WHAT TO DO:
Keep the pictures out of the copy and repeat the records exactly.

DATA RECORDS:
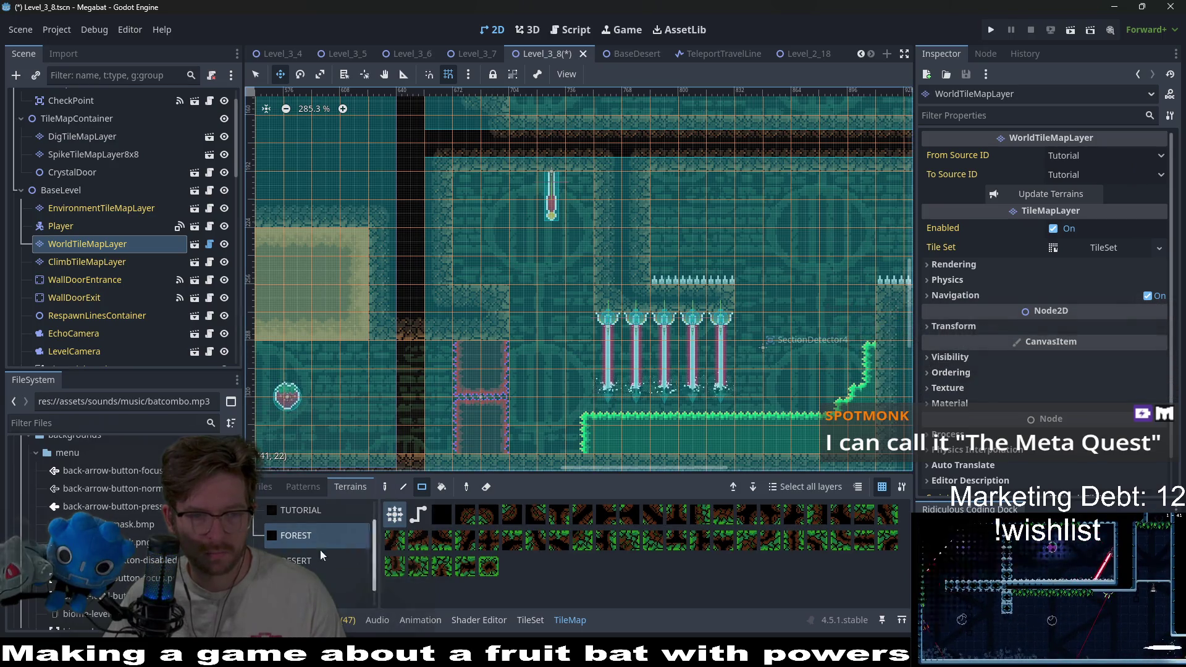
pyautogui.click(315, 559)
pyautogui.press('q')
pyautogui.moveTo(457, 174)
pyautogui.mouseDown()
pyautogui.moveTo(485, 286)
pyautogui.moveTo(508, 290)
pyautogui.mouseUp()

WRITTEN REPLY:
pyautogui.click(315, 559)
pyautogui.press('q')
pyautogui.moveTo(457, 174)
pyautogui.mouseDown()
pyautogui.moveTo(485, 286)
pyautogui.moveTo(508, 290)
pyautogui.mouseUp()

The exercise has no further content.